(Text extractions at the page level)
######

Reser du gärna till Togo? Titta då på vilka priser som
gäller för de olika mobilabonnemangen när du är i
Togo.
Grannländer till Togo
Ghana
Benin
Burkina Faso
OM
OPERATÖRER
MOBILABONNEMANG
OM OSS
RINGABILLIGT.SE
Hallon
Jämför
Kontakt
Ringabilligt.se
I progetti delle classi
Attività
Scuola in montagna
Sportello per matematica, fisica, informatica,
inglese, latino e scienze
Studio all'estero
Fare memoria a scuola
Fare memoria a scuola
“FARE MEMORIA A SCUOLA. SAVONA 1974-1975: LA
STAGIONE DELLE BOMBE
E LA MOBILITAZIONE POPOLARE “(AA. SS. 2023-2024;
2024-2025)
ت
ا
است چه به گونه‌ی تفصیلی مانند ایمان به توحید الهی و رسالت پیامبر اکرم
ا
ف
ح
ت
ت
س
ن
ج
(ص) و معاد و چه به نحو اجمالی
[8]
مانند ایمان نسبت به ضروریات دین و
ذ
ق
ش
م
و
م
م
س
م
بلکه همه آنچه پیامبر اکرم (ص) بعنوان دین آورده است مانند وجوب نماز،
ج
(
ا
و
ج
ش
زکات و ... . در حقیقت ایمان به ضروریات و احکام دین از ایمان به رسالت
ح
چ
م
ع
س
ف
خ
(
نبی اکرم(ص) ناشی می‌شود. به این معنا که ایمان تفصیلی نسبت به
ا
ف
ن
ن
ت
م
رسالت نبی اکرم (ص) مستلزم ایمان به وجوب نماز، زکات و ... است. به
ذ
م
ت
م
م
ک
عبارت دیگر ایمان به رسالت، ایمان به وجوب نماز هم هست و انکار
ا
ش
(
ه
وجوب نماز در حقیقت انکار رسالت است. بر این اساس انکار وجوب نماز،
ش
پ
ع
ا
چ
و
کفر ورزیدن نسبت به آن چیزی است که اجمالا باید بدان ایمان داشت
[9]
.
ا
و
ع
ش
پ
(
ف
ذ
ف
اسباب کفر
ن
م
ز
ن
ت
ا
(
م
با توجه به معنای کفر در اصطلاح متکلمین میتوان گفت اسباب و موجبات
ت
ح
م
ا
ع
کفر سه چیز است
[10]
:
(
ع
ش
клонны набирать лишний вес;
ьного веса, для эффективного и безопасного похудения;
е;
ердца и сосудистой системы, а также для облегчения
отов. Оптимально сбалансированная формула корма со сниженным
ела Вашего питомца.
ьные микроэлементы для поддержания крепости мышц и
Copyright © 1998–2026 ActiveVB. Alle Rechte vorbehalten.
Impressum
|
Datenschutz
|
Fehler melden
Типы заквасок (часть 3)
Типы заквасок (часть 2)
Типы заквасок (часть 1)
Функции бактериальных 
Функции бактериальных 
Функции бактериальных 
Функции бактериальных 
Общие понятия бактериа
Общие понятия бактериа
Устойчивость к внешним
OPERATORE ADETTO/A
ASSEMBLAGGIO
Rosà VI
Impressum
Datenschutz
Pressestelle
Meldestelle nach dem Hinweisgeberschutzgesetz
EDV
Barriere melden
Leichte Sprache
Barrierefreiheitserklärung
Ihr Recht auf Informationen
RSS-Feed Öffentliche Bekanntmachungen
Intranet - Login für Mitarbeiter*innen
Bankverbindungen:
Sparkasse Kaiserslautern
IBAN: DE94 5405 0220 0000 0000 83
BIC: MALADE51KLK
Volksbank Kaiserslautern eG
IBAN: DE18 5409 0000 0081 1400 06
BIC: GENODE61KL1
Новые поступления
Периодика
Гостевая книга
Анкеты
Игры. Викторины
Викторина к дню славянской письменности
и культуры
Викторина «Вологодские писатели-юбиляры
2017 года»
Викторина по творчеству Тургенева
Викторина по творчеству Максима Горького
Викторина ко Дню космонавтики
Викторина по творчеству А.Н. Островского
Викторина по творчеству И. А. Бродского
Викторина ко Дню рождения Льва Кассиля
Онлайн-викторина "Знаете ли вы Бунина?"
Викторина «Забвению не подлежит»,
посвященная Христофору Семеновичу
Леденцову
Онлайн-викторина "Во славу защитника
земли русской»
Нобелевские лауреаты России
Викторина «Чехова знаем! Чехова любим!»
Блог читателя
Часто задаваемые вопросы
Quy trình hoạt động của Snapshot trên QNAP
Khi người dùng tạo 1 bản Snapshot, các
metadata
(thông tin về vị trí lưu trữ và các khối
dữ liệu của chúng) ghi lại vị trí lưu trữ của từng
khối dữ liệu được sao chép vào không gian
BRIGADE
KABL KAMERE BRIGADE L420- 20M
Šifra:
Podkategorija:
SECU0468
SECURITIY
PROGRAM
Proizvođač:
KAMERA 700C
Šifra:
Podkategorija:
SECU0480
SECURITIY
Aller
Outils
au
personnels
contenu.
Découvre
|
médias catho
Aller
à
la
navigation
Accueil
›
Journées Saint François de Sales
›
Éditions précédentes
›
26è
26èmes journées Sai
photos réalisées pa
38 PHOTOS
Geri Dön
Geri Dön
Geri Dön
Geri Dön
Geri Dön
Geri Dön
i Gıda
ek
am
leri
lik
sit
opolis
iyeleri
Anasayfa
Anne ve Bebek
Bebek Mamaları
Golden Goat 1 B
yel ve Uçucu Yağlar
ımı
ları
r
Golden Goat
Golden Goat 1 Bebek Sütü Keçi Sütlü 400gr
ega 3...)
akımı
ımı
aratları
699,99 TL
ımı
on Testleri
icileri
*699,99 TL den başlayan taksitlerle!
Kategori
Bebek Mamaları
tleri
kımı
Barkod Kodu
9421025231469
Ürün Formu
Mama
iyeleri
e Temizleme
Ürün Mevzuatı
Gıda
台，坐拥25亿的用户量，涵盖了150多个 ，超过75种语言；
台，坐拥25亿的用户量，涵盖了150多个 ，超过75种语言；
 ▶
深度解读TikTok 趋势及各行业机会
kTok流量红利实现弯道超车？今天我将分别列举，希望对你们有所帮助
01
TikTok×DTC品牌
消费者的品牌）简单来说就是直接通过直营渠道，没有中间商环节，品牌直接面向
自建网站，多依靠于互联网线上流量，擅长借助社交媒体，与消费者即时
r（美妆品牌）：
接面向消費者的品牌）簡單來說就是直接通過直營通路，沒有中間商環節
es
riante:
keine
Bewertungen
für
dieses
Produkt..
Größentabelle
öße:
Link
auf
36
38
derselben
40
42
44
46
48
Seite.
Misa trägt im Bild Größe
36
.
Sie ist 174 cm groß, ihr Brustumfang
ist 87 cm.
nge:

######

**WHAT TO DO:** Collect every line in the rows above that contains the string "نسبت", taking case into account.

**SOLUTION BELOW:**
مانند ایمان نسبت به ضروریات دین و
نبی اکرم(ص) ناشی می‌شود. به این معنا که ایمان تفصیلی نسبت به
کفر ورزیدن نسبت به آن چیزی است که اجمالا باید بدان ایمان داشت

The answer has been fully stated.